About this exercise => Once you find the line with "- [Purple Rehmannia: Investigation" in the data below, transcribe exactly each line from there to the line with "As the [BBC", inclusive, and nothing else. Drop the pictures.

(Material provided begins)

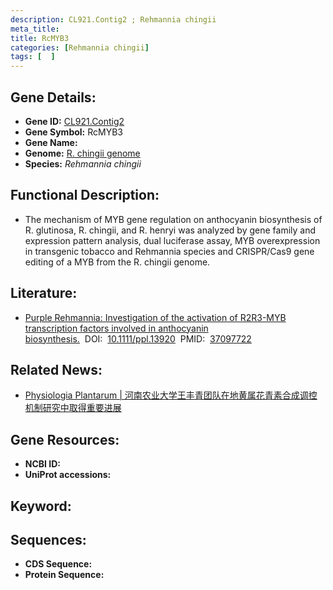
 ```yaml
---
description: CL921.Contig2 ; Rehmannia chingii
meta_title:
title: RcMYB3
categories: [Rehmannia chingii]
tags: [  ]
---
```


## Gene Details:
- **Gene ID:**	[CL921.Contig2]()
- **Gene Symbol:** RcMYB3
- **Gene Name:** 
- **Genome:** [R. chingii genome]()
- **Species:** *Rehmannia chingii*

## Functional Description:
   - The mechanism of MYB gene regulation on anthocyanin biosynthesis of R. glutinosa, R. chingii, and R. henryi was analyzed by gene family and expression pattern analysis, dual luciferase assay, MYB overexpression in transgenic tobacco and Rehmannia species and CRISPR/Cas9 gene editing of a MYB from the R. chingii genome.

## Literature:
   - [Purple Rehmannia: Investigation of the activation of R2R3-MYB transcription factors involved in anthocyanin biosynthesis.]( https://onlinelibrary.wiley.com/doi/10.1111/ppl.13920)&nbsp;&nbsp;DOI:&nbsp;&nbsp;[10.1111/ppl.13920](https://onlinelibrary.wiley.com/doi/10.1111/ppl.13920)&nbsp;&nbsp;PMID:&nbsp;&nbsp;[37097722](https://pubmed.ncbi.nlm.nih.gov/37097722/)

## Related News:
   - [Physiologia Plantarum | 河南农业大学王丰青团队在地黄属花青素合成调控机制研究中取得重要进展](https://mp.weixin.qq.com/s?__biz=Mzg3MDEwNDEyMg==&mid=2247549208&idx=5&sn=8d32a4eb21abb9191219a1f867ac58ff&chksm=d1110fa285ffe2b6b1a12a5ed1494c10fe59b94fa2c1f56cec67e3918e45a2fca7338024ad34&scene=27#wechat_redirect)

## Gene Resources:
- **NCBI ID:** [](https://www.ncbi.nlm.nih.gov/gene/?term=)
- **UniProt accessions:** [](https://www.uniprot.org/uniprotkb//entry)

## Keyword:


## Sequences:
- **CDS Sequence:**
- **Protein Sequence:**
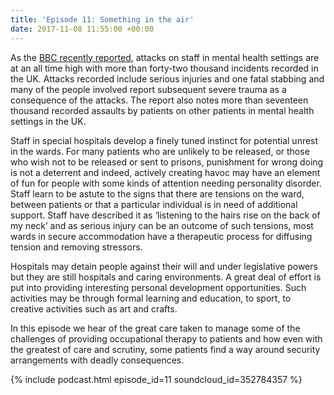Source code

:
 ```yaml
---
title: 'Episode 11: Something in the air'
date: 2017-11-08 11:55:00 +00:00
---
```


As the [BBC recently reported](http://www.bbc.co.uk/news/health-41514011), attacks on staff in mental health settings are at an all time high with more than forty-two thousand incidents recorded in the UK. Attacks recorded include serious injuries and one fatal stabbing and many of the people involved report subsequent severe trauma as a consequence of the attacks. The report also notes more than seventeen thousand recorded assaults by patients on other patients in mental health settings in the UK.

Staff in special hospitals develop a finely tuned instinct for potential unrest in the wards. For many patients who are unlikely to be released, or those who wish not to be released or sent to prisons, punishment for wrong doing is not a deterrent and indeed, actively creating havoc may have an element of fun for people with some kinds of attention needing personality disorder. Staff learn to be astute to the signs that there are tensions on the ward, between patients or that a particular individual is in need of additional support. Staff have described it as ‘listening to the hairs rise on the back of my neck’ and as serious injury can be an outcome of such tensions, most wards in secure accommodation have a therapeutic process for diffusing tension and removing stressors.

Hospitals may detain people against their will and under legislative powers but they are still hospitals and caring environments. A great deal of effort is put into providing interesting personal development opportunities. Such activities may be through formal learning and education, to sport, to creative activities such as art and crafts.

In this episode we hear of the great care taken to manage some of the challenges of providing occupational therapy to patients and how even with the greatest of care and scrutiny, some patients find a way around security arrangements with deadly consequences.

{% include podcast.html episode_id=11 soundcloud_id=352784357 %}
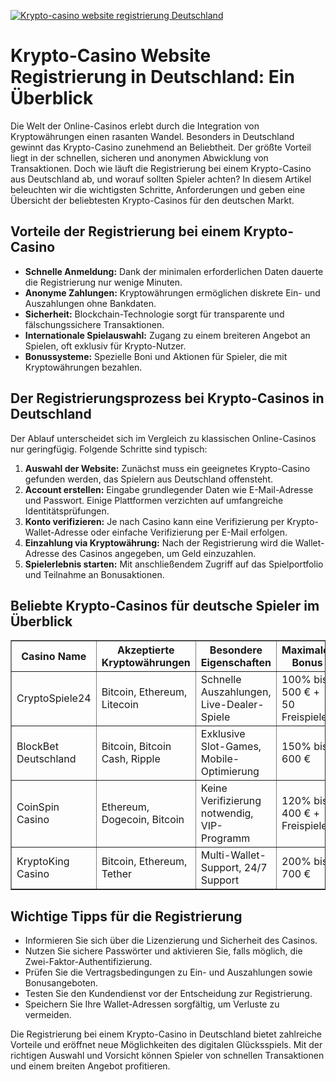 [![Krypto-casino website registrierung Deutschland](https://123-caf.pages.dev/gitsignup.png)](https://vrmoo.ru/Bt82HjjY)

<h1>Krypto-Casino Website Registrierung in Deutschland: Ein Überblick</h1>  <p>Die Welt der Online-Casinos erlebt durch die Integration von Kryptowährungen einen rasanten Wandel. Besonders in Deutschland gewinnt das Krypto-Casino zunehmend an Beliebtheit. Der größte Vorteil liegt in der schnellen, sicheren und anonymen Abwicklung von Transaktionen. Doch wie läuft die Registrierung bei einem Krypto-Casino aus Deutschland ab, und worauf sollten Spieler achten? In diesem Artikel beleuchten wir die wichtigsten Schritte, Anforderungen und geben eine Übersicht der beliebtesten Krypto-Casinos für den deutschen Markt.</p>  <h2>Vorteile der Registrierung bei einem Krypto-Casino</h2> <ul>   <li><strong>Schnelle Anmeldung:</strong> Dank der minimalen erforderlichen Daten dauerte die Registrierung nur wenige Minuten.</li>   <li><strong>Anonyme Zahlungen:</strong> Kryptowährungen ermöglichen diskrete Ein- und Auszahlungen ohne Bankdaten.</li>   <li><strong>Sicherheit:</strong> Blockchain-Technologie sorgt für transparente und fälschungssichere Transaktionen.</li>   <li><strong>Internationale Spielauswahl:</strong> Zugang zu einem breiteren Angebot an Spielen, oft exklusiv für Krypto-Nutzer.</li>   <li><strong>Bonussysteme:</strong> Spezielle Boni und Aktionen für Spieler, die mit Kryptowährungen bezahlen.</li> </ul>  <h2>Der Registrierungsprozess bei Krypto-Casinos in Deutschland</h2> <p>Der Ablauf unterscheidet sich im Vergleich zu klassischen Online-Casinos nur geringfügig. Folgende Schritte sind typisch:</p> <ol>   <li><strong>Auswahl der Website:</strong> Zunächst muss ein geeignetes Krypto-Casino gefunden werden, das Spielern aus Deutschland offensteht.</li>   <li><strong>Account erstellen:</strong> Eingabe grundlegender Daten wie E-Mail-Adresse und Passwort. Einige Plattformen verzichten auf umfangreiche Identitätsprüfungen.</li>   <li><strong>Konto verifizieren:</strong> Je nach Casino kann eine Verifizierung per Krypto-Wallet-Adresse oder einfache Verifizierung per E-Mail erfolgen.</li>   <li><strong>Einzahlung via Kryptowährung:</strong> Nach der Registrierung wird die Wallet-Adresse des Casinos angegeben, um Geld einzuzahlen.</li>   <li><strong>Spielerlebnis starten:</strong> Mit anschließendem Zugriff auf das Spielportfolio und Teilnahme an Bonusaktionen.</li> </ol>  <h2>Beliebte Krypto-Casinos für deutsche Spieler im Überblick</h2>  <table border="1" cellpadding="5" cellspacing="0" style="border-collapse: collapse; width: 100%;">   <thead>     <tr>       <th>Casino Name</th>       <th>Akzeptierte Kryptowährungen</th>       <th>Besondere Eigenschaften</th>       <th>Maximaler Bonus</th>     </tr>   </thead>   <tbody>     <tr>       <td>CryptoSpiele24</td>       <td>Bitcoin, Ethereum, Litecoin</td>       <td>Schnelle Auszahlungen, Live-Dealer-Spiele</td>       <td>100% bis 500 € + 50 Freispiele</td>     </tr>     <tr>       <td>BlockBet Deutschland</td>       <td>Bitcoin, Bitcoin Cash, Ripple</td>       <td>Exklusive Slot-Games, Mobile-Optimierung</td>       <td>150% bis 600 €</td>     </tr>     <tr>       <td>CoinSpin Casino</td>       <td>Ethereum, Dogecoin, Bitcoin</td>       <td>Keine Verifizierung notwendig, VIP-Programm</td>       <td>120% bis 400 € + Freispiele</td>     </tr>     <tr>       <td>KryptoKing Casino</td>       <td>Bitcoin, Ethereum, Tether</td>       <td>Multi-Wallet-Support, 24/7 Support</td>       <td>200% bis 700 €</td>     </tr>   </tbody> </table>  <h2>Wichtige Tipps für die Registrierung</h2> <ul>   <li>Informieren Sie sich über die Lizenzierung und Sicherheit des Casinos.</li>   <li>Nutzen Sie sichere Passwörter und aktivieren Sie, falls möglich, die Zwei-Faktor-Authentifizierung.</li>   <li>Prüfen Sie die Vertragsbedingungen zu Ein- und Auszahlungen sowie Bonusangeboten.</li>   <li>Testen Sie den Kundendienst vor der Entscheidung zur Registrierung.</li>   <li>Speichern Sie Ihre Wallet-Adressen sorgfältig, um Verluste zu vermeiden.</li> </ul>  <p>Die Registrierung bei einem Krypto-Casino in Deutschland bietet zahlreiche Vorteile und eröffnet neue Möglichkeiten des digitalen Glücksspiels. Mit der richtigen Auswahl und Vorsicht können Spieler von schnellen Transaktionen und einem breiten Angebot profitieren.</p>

(Material provided ends)

Finished task =>
   - [Purple Rehmannia: Investigation of the activation of R2R3-MYB transcription factors involved in anthocyanin biosynthesis.]( https://onlinelibrary.wiley.com/doi/10.1111/ppl.13920)&nbsp;&nbsp;DOI:&nbsp;&nbsp;[10.1111/ppl.13920](https://onlinelibrary.wiley.com/doi/10.1111/ppl.13920)&nbsp;&nbsp;PMID:&nbsp;&nbsp;[37097722](https://pubmed.ncbi.nlm.nih.gov/37097722/)

## Related News:
   - [Physiologia Plantarum | 河南农业大学王丰青团队在地黄属花青素合成调控机制研究中取得重要进展](https://mp.weixin.qq.com/s?__biz=Mzg3MDEwNDEyMg==&mid=2247549208&idx=5&sn=8d32a4eb21abb9191219a1f867ac58ff&chksm=d1110fa285ffe2b6b1a12a5ed1494c10fe59b94fa2c1f56cec67e3918e45a2fca7338024ad34&scene=27#wechat_redirect)

## Gene Resources:
- **NCBI ID:** [](https://www.ncbi.nlm.nih.gov/gene/?term=)
- **UniProt accessions:** [](https://www.uniprot.org/uniprotkb//entry)

## Keyword:


## Sequences:
- **CDS Sequence:**
- **Protein Sequence:**
Source code

:
 ```yaml
---
title: 'Episode 11: Something in the air'
date: 2017-11-08 11:55:00 +00:00
---
```


As the [BBC recently reported](http://www.bbc.co.uk/news/health-41514011), attacks on staff in mental health settings are at an all time high with more than forty-two thousand incidents recorded in the UK. Attacks recorded include serious injuries and one fatal stabbing and many of the people involved report subsequent severe trauma as a consequence of the attacks. The report also notes more than seventeen thousand recorded assaults by patients on other patients in mental health settings in the UK.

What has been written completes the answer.